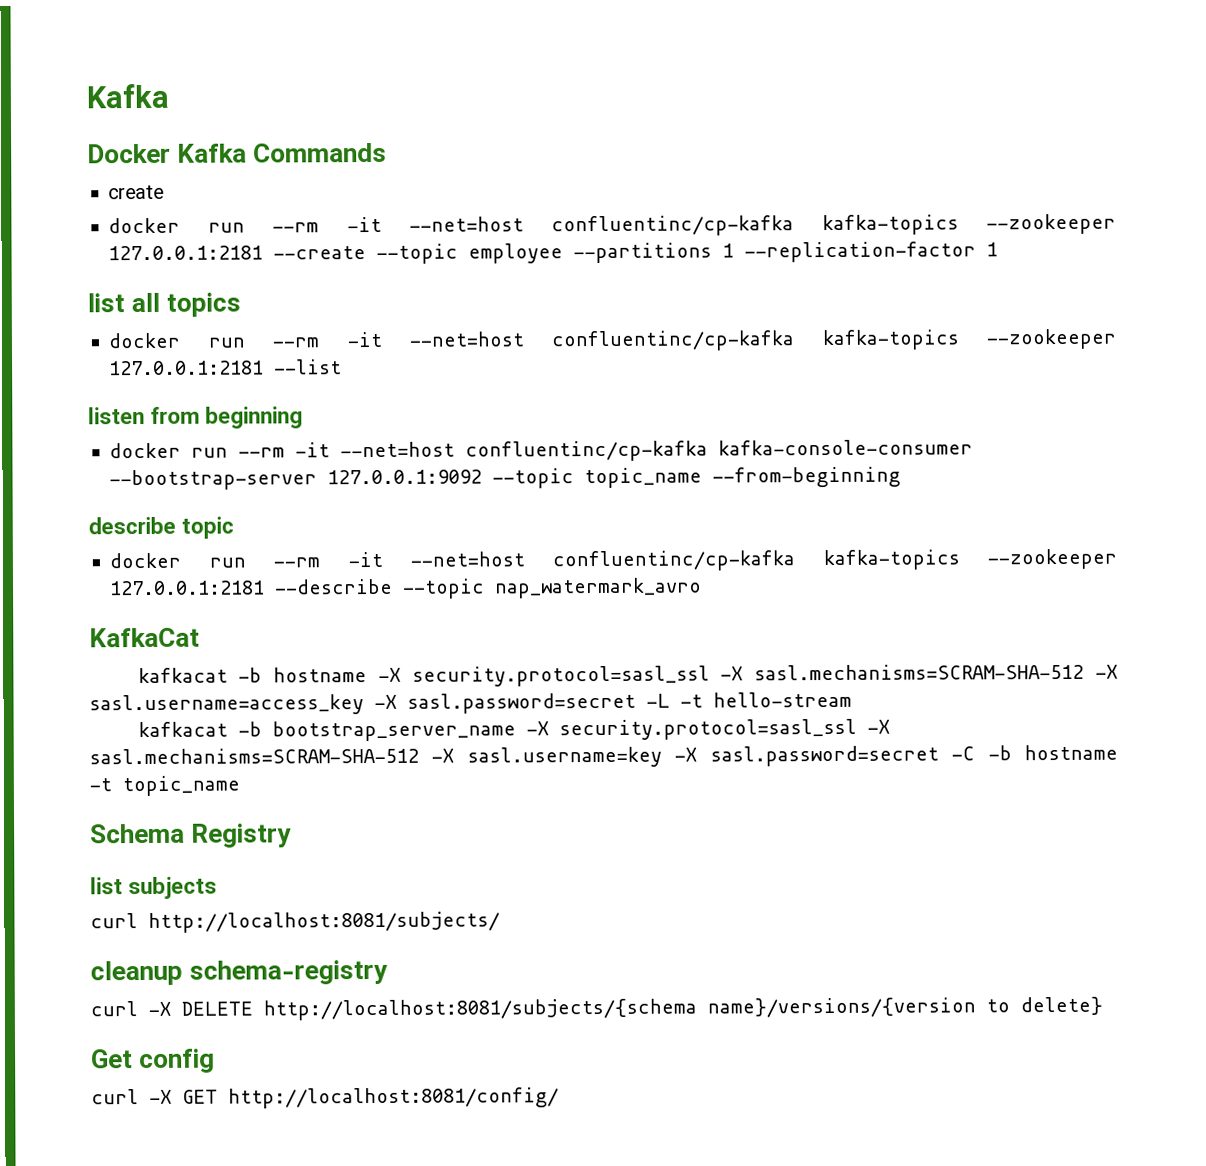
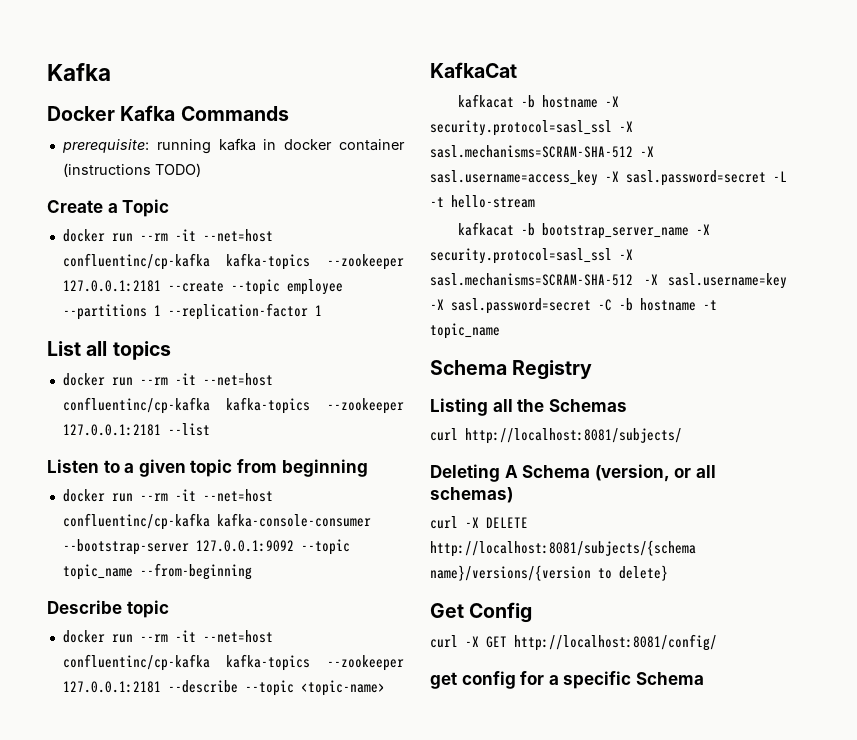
[108,184,165,200] create -> [61,138,405,154] [62,163,201,177] [47,199,170,217] prerequisite: running kafka in docker container (instructions TODO) // Create a Topic
[87,293,125,313] list -> [47,341,81,356] List
[88,407,145,425] listen -> [47,459,233,477] Listen to a given topic
[88,516,176,535] describe -> [47,600,122,614] Describe
[494,577,703,599] nap_watermark_avro -> [300,680,385,696] <topic-name>
[90,876,218,900] [90,911,500,933] [90,959,389,986] list subjects // curl http://localhost:8081/subjects/ // cleanup schema-registry -> [430,398,627,416] [430,428,682,444] [430,464,716,482] [430,487,513,503] Listing all the Schemas // curl http://localhost:8081/subjects/ // Deleting A Schema (version, or all schemas)
[139,1048,216,1074] config -> [469,602,533,623] Config
(559, 1098) none -> [430,671,704,689] // get config for a specific Schema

● ● ● ● ●

Assignment:
When the listing is transcribed, every line must match the original exactly, and the pictures must be left out.

Final answer:
[108,184,165,200] create -> [61,138,405,154] [62,163,201,177] [47,199,170,217] prerequisite: running kafka in docker container (instructions TODO) // Create a Topic
[87,293,125,313] list -> [47,341,81,356] List
[88,407,145,425] listen -> [47,459,233,477] Listen to a given topic
[88,516,176,535] describe -> [47,600,122,614] Describe
[494,577,703,599] nap_watermark_avro -> [300,680,385,696] <topic-name>
[90,876,218,900] [90,911,500,933] [90,959,389,986] list subjects // curl http://localhost:8081/subjects/ // cleanup schema-registry -> [430,398,627,416] [430,428,682,444] [430,464,716,482] [430,487,513,503] Listing all the Schemas // curl http://localhost:8081/subjects/ // Deleting A Schema (version, or all schemas)
[139,1048,216,1074] config -> [469,602,533,623] Config
(559, 1098) none -> [430,671,704,689] // get config for a specific Schema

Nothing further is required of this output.